Лицо Лизалор вспыхнуло.
– Это непроизвольная реакция, и я не благодарю вас за то, что вы вынудили меня к ней. Есть люди, которые верят, что слово и даже мысль приносит несчастье… и пытаются защититься этим от нее.
– И вы тоже верите, что скрещенные пальцы защищают от несчастья?
– Нет, впрочем… немного, да. Я чувствую себя беспокойно, если не сделаю этого. – Она не смотрела на него. Потом, торопясь сменить тему, быстро сказала: – А как эта черноволосая женщина связана с вашим заданием достигнуть… мира, который вы упоминали?
– Говорите «Старейший». Или вы предпочитаете вообще не говорить об этом?
– Я бы предпочла вообще не обсуждать этого, но я задала вам вопрос.
– Я уверен, что ее народ достиг своего нынешнего мира, иммигрировав со Старейшего.
– Как и мы, – гордо сказала Лизалор.
– Но ее народ имеет некоторые традиции, которые, по ее словам, являются ключом к пониманию Старейшего, но только если мы найдем его и изучим его записи.
– Она лжет.
– Возможно, но мы должны проверить это.
– Если у вас есть женщина с ее проблематичными знаниями, и если вы хотите достичь Старейшего с ее помощью, зачем вы пришли на Компореллон?
– Чтобы узнать местонахождение Старейшего. У меня был друг, как и я гражданин Основания. Однако предки его были компореллонцами, и он уверял меня, что многие истории о Старейшем хорошо известны на Компореллоне.
– В самом деле? А он рассказал вам какие-то из этих историй?

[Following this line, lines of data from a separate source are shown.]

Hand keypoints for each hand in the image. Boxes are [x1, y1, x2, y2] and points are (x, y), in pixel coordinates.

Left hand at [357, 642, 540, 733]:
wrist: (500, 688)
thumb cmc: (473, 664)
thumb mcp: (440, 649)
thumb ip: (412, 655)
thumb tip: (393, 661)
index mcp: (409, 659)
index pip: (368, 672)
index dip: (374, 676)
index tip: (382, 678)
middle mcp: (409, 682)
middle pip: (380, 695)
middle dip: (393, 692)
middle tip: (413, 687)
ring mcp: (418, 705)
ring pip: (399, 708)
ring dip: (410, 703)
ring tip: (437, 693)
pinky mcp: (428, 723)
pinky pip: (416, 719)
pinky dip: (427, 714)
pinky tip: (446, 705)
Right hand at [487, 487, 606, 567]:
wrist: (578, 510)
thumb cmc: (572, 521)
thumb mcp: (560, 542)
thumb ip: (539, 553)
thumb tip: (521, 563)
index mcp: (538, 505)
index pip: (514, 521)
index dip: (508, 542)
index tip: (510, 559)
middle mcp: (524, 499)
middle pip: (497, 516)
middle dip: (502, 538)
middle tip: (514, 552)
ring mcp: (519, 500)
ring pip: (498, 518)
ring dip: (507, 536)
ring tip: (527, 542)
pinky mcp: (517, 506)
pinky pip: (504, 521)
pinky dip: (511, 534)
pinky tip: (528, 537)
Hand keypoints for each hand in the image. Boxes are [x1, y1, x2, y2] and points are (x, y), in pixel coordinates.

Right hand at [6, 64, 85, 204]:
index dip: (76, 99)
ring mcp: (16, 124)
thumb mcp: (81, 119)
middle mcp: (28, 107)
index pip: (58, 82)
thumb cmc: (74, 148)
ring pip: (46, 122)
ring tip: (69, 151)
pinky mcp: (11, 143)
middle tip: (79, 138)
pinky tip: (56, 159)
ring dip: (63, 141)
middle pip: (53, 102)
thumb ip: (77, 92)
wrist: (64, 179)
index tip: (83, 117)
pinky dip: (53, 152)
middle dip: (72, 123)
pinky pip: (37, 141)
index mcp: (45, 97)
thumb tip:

– Да, – сказал Тревиз, вновь обращаясь к правде. – Он говорил, что Старейший – это мертвый, целиком радиоактивный мир. Он не знал, почему, но думал, что это может быть результатом ядерных взрывов. Возможно, война.
– Нет! – воскликнула Лизалор.
– Нет, то есть не было войны? Или Старейший не радиоактивен?
– Он радиоактивен, но не из-за войны.
– Тогда как он стал радиоактивным? Он не мог быть радиоактивным с самого начала, поскольку на нем зародилась человеческая жизнь. В этом случае там не было бы никакой жизни.
Лизалор, похоже, заколебалась. Она встала, дыша глубоко, почти взахлеб.
– Это было наказание. Это был мир, который использовал роботов. Вы знаете, что роботы существуют?
– Да.
– Они имели роботов и были за это наказаны. Каждый мир, имевший роботов, был наказан и больше не существует.